Task to complete: Although the entries contain pictures, write out only their text, exactly as it stands.

____

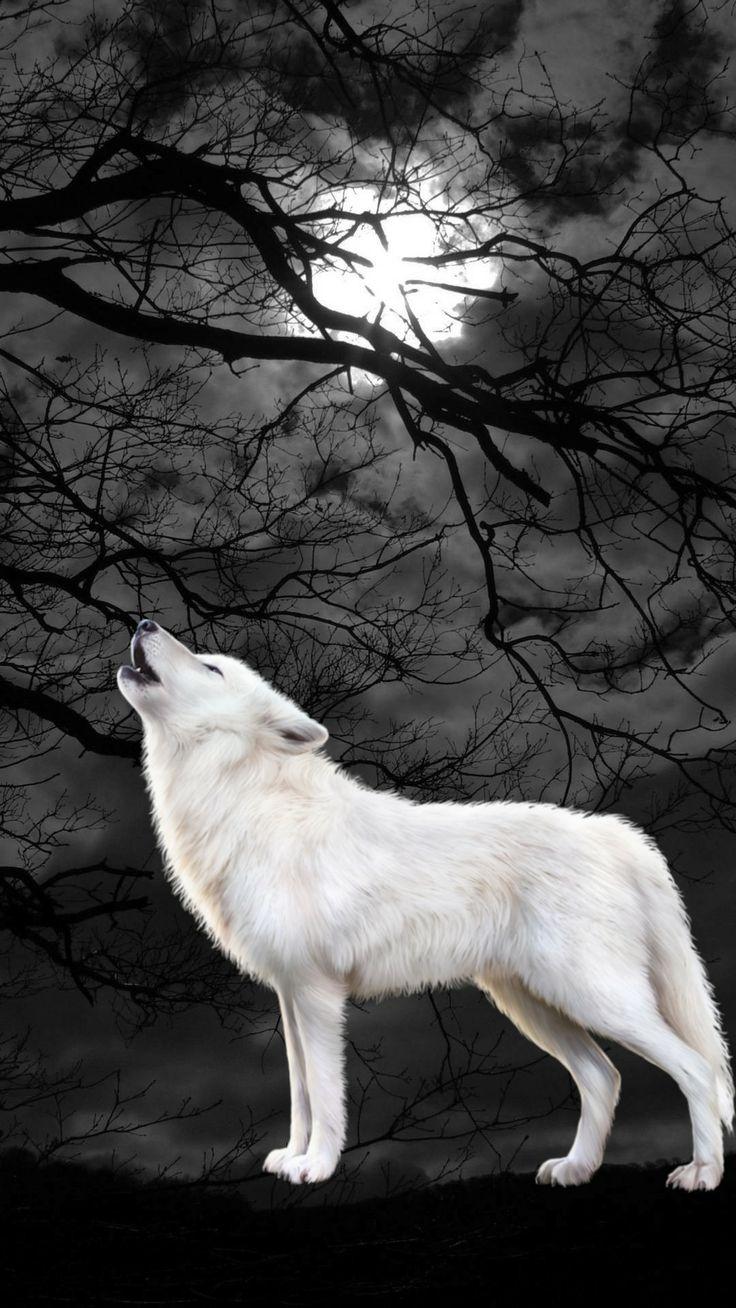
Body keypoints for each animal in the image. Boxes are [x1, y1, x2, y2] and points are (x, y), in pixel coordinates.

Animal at [117, 618, 734, 1190]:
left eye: (211, 668)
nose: (144, 622)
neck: (250, 804)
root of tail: (621, 836)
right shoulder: (288, 995)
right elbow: (299, 1093)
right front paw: (291, 1157)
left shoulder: (316, 994)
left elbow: (324, 1091)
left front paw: (315, 1167)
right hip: (533, 1003)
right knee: (605, 1077)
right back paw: (575, 1169)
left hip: (594, 998)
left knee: (696, 1068)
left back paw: (702, 1172)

____

Task answer:
Body keypoints for each animal in the image. Boxes are [x1, y1, x2, y2] and points are (x, y), in pixel coordinates.

Animal at [117, 618, 734, 1190]:
left eye: (211, 668)
nose: (144, 622)
neck: (250, 804)
root of tail: (621, 836)
right shoulder: (288, 995)
right elbow: (299, 1093)
right front paw: (291, 1157)
left shoulder: (316, 994)
left elbow: (324, 1091)
left front paw: (315, 1167)
right hip: (533, 1003)
right knee: (605, 1077)
right back paw: (575, 1169)
left hip: (594, 998)
left knee: (696, 1068)
left back paw: (702, 1172)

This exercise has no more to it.